■ WORK TASK ■
Give back a single number: the count of lines in the data that contain the string "Historical".

■ INPUT DATA ■
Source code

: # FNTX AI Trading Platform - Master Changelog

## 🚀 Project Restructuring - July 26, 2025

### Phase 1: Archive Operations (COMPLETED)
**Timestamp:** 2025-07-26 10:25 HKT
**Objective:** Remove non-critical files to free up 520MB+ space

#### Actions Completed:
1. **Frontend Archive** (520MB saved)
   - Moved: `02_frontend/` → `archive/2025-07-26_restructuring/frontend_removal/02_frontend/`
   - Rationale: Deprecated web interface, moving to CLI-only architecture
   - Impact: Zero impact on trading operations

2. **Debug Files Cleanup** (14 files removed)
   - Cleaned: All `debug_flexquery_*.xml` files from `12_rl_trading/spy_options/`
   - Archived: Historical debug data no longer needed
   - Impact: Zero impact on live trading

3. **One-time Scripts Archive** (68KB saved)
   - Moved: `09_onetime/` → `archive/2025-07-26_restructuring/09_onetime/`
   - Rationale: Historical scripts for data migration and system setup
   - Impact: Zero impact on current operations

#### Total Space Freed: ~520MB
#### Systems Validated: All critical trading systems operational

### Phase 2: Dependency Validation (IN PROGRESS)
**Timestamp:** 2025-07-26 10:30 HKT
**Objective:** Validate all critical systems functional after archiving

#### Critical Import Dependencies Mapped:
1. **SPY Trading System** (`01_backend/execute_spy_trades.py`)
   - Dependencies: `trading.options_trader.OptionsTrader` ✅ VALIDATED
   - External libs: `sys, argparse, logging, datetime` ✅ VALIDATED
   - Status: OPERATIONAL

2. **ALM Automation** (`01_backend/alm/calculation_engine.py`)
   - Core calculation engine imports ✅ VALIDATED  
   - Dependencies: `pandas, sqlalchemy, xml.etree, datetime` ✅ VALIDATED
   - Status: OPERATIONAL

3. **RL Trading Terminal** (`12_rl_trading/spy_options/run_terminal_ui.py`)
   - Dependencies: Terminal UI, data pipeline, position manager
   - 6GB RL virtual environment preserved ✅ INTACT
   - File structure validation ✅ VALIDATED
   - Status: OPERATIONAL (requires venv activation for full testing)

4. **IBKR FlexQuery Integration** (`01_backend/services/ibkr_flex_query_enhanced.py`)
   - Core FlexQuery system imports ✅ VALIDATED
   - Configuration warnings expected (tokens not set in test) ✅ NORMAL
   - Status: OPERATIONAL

■ ANSWER ■
2